Righteous Dominion
December 09th, 2019 by Patrick Henry
Righteous dominion is power + love.
Power + Love.
This is the formula. This is the insight I had.
Both are necessary.
***
Men among the Saints work for the love but flee from the power. They practice unrighteous dominion because of it. That’s the irony. They maintain their power just because of their ordination.
Oops. “No power or influence can or ought to be maintained by virtue of the priesthood.”
They think that ordination=authority=power.
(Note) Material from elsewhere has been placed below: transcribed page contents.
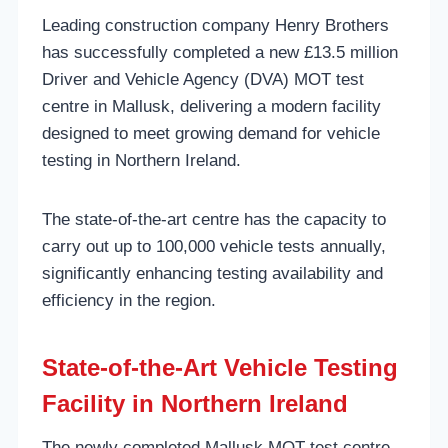
Leading construction company Henry Brothers
has successfully completed a new £13.5 million
Driver and Vehicle Agency (DVA) MOT test
centre in Mallusk, delivering a modern facility
designed to meet growing demand for vehicle
testing in Northern Ireland.
The state-of-the-art centre has the capacity to
carry out up to 100,000 vehicle tests annually,
significantly enhancing testing availability and
efficiency in the region.
State-of-the-Art Vehicle Testing
Facility in Northern Ireland
The newly completed Mallusk MOT test centre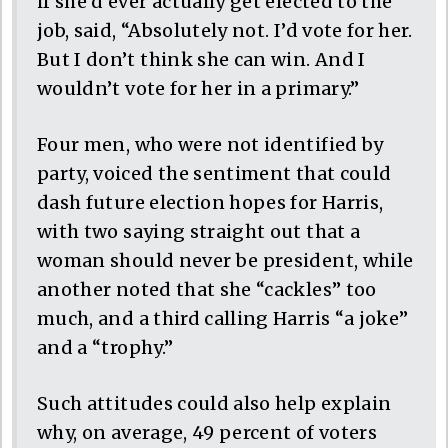
if she’d ever actually get elected to the
job, said, “Absolutely not. I’d vote for her.
But I don’t think she can win. And I
wouldn’t vote for her in a primary.”
Four men, who were not identified by
party, voiced the sentiment that could
dash future election hopes for Harris,
with two saying straight out that a
woman should never be president, while
another noted that she “cackles” too
much, and a third calling Harris “a joke”
and a “trophy.”
Such attitudes could also help explain
why, on average, 49 percent of voters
The ordination makes your power legitimate and loving. It should not be the basis of your power. Imitate Christ.
Rozy
December 9, 2019
Exactly! Those rotten secular elites have a real problem with pride and relying on the arm of flesh to solve problems. They are like Lucifer who wanted to ensure that not one would be lost. I’m reminded of the line from Fiddler on the Roof–“May God bless and keep the [elites], . . . far away from us.”
Napoleon Bonaparte
December 9, 2019
I love power.
Vader
December 9, 2019
“Who ever became more loving at Harvard? Whose heart ever lit on fire working at Goldman Sachs?”
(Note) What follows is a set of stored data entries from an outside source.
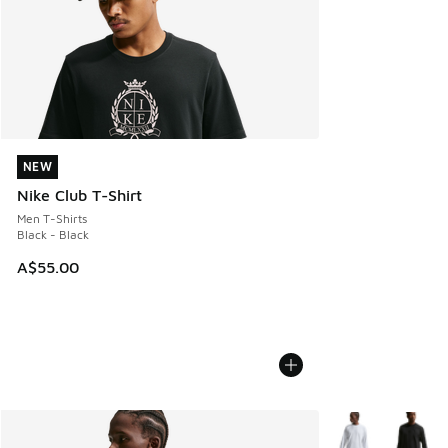
NEW
NEW
Nike Club T-Shirt
Men T-Shirts
Black - Black
A$55.00
More Colors Avail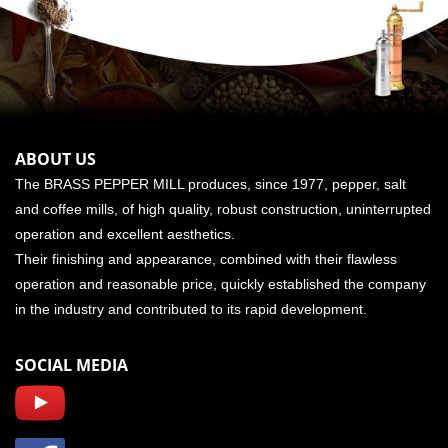
ABOUT US
The BRASS PEPPER MILL produces, since 1977, pepper, salt
and coffee mills, of high quality, robust construction, uninterrupted
operation and excellent aesthetics.
Their finishing and appearance, combined with their flawless
operation and reasonable price, quickly established the company
in the industry and contributed to its rapid development.
SOCIAL MEDIA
Mitt Romney, quite possibly.
Eric
December 9, 2019
Or, was Mitt more loving and had his heart lit on fire despite going to Harvard or working at Goldman Sachs?
Libcon
December 10, 2019
Clay Christensen was a seventy and was a very famous Havard professor. I’m certain many hundreds if not thousands learned to love more as a result of being there. Google How Will You Measure Your Life and you’ll get a glimpse through some youtube videos of the way he taught. Incidentally, he has a book you can read/listen to by the same title.
Bookslinger
December 10, 2019
The last phrase of the last verse of Sec 121 has a key thing: “… and without compulsory means it [dominion] shall flow unto thee …”
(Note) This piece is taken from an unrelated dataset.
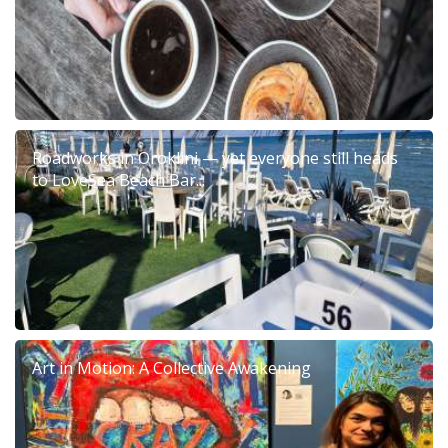
Roadworks in Oroklini — yet everyone still heads
to LoveSea Beach Bar...
Art in Motion: A Collective Awakening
The surrounding words, “everlasting” and “forever and ever,” at first distracted me into thinking that particular phrase describes something in the future, because we haven’t arrived at “forever and ever” yet.
But I have since realized that that final passage describes the _nature_ of how righteous dominion, or influence, operates. That it is the same now as it will be in the future.
And that is, it _flows unto thee_. And without compulsion, meaning it is _voluntary_.
Your dominion, that is your influence, is given to you voluntarily from people who _want_ you to be their influence.
_Why_ do they want to be under your influence? Because they see you exhibit all those righteous/godly things in verses 41 through 45. (There are obvious exceptions concerning agency, of course.)